Jesus rebuffs his own flesh and blood.  He doesn’t drop everything he’s doing to respond to them, instead he is telling them that he had to be about God’s will.

If we read other passages in the Gospels, we find that time and time again that Jesus seemed to not to plave family first, if he placed it anywhere at all.  Matthew 10:35 says that Jesus has come to divide families.  Luke 14:26 says that if you don’t put God over family, one can’t be a disciple of Jesus.  Maybe in one of the most distrubing passages in the Bible, Jesus rebukes a man who says he wants to follow Jesus, but needs to bury his father first.  Jesus just blankly says that the dead sure bury the dead.  If you are going to follow Jesus, you are going to place family second.  Jesus tells us God is either first in our lives or nothing at all.

Is Jesus saying we should not respect our families?  Yes.  Don’t get me wrong, I don’t think this gives people license to treat their siblings or parents badly.  That’s not the point of this passage.  

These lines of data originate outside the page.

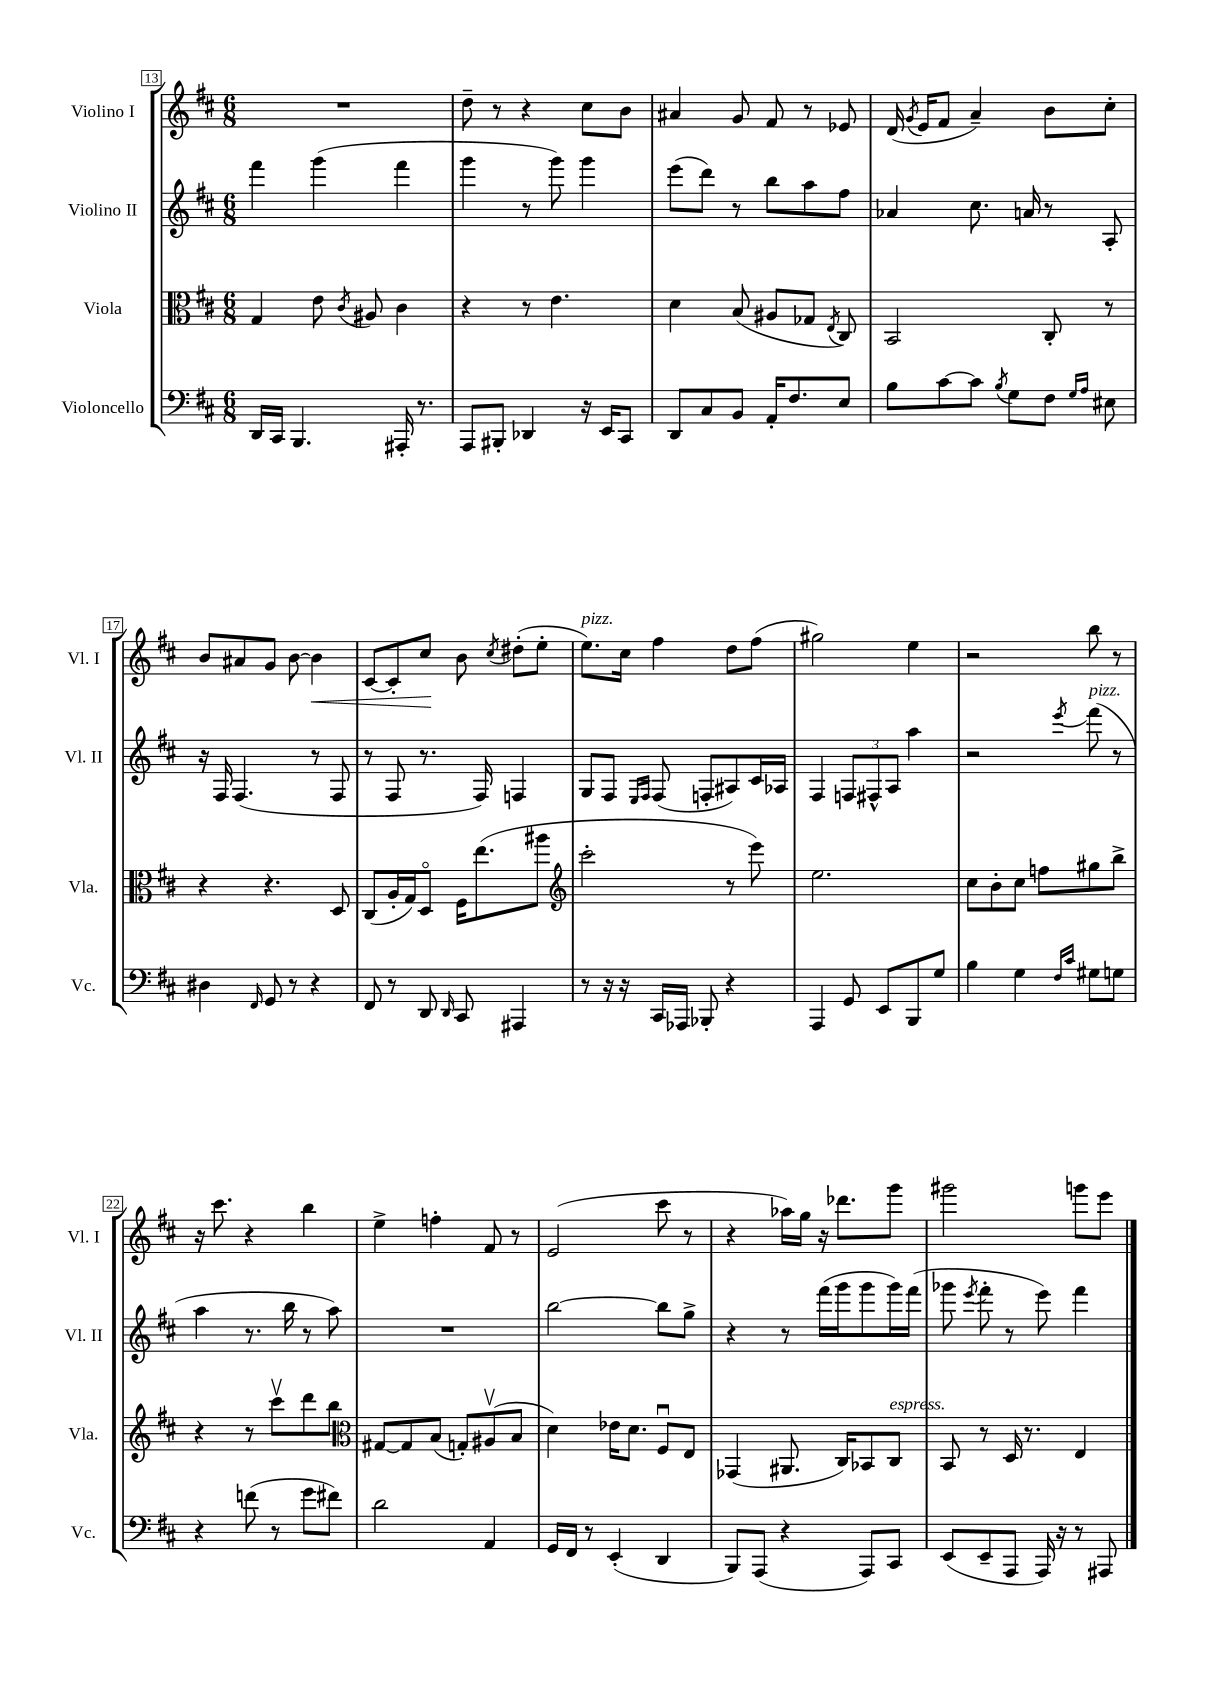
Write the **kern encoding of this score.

**kern	**kern	**kern	**kern
*staff4	*staff3	*staff2	*staff1
*clefF4	*clefC3	*clefG2	*clefG2
*k[f#c#]	*k[f#c#]	*k[f#c#]	*k[f#c#]
*M6/8	*M6/8	*M6/8	*M6/8
16DD/LL	4G/	4fff#\	2.r
16CC#/JJ	.	.	.
4.BBB/	.	.	.
.	8e\	(4ggg\	.
.	8qc#/	.	.
.	8A#/	.	.
16AAA#'/	4c#\	4fff#\	.
8.r	.	.	.
=	=	=	=
8AAA/L	4r	4ggg\	8dd~\
8BBB#'/J	.	.	8r
4DD-/	8r	8r	4r
.	4.e\	8ggg\)	.
16r	.	4ggg\	8cc#\L
16EE/LK	.	.	.
8CC#/J	.	.	8b\J
=	=	=	=
8DD/L	4d\	(8eee\L	4a#/
8C#/	.	8ddd\J)	.
8BB/J	(8B/	8r	8g/
16AA'/LK	8A#/L	8bb\L	8f#/
8.F#/	.	.	.
.	8G-/J	8aa\	8r
.	8qE/	.	.
8E/J	8C#/)	8ff#\J	8e-/
=	=	=	=
8B\L	2BB/	4a-/	(16d/
.	.	.	8qg/
.	.	.	16e/LK
[8c#\	.	.	8f#/J
8c#\]J	.	8.cc#\	4a~/)
8qB/	.	.	.
8G\L	.	.	.
.	.	16a/	.
8F#\J	8C#'/	8r	8b\L
16qqG/LL	.	.	.
16qqA/JJ	.	.	.
8E#\	8r	8A'/	8cc#'\J
=	=	=	=
4D#\	4r	16r	8b/L
.	.	16F#/	.
.	.	(4.F#/	8a#/
16qqFF#/	.	.	.
8GG/	4.r	.	8g/J
8r	.	.	[8b\
4r	.	8r	4b\]
.	8D/	8F#/	.
=	=	=	=
8FF#/	(8C#/L	8r	[8c#/L
8r	16A'/L	8F#/	8c#'/]
.	16G/J)	.	.
8DD/	8Do/J	8.r	8cc#/J
16qqDD/	.	.	.
8CC#/	16F#\LK	.	8b\
.	(8.ee\	16F#/)	.
.	.	.	8qcc#/
4AAA#/	.	4F/	(8dd#'\L
.	8aa#\J	.	8ee'\J
=	=	=	=
*	*clefG2	*	*
8r	2ccc#'\	8G/L	8.ee\L)
16r	.	8F#/J	.
16r	.	.	16cc#\Jk
.	.	16qqE/LL	.
.	.	16qqF#/JJ	.
16CC#/LL	.	(8F#/	4ff#\
16AAA-/JJ	.	.	.
8BBB-'/	.	8F'/L	.
4r	8r	8A#/)	8dd\L
.	8eee\)	16c#/L	(8ff#\J
.	.	16A-/JJ	.
=	=	=	=
4AAA/	2.ee\	4F#/	2gg#\)
8GG/	.	12F/L	.
.	.	12F#^^/	.
8EE/L	.	.	.
.	.	12A/J	.
8BBB/	.	4aa\	4ee\
8G/J	.	.	.
=	=	=	=
4B\	8cc#\L	2r	2r
.	8b'\	.	.
4G\	8cc#\J	.	.
.	8ff\L	.	.
16qqF#/LL	.	.	.
16qqc#/JJ	.	8qeee/	.
8G#\L	8gg#\	(8fff#\	8bb\
8G\J	8bb^\J	8r	8r
=	=	=	=
4r	4r	4aa\	16r
.	.	.	8.ccc#\
(8f\	8r	8.r	4r
8r	8ccc#v\L	.	.
.	.	16bb\	.
8g\L	8ddd\	8r	4bb\
8f#\J)	8bb\J	8aa\)	.
=	=	=	=
*	*clefC3	*	*
2d\	[8G#/L	2.r	4ee^\
.	8G#/]	.	.
.	(8B/J	.	4ff'\
.	8G'/L)	.	.
4AA/	(8A#v/	.	8f#/
.	8B/J	.	8r
=	=	=	=
16GG/LL	4d\)	[2bb\	(2e/
16FF#/JJ	.	.	.
8r	.	.	.
(4EE'/	16e-\LK	.	.
.	8.d\J	.	.
4DD/	8F#u/L	8bb\]L	8ccc#\
.	8E/J	8gg^\J	8r
=	=	=	=
8BBB/L)	(4GG-/	4r	4r
(8AAA/J	.	.	.
4r	8.AA#/	8r	16aa-\LL)
.	.	.	16gg\JJ
.	.	(16fff#\LL	16r
.	16C#/LK)	16ggg\J	8.ddd-\L
8AAA/L)	8BB-/	8ggg\	.
8CC#/J	8C#/J	16ggg\L)	8ggg\J
.	.	(16fff#\JJ	.
=	=	=	=
(8EE/L	8BB/	8ggg-\	2ggg#\
.	.	8qeee/	.
8EE~/	8r	8fff#'\	.
8AAA/J	16D/	8r	.
.	8.r	.	.
16AAA/)	.	8eee\)	.
16r	.	.	.
8r	4E/	4fff#\	8ggg\L
8AAA#/	.	.	8eee\J
==	==	==	==
*-	*-	*-	*-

That said, God is calling us beyond what is comfortable and into seeing a far more expanded definition of family.  One that is not bound together by blood, but by water. Well, water, bread and a little bit grape juice.

When Jesus talks about whomever does God’s will is family, Jesus is talking about what would be called the church.  Church is in many ways a family, not one where people are related as blood relatives, but one where we are related through baptism and communion.  Last week, we saw the very first baptism at SpringHouse.  We saw Salem Lutheran’s pastor baptize little Naomi in our common baptism space.  As those drops of water fell on her small head, we saw a formal welcome into God’s family, the church.  It is in the church where people from different walks of life will come together and will support each other.  Baptism is a way to welcome one into God’s family to be reminded that we are loved by God in a way that a mother loves her child.

But seeing the church as family, means that our biological families take second place.  Following God’s will can be disruptive and unsettling.  Follow God over family might mean that a young person might forego taking over the family business and become a pastor.  It might means disrupting the family life at home to give temporary shelter to someone who doesn’t have a home.  It might mean disrupting the “dignity” of worship to include persons with mental illness or autism into the life of the church and into our worship services.  There are other examples.  My point is that following God means that our staus quo and the status quo of the world is forever upset.

As a kid, I was always puzzled by something in church.  Growing up in the African American church, it never made sense that people called each other “Sister So and so” or “Brother So and so.”  That didn’t make sense to me.  None of these people were related to each other, so why did they call each other brothers and sisters?

It wasn’t till I was older that it made sense.  No these people weren’t related by blood.  But they were part of the church and they were bound together by more than blood.  They saw themselves as a family, larger than the ones they came from, where people pledged to be in community with each other and to treat those outside of the church with love and care.

The church is God’s very odd family.  We are bound by baptism and communion, where a bunch of people who don’t always argee on everything and even squabble a bit (like any family).  We are an imperfect gathering, but we come to bear each other’s sorrows and joys and go out to take care of the hungry, the lost, the outcast and the sick.  

We are family.  We are the family of God.  Thanks be to God. Amen.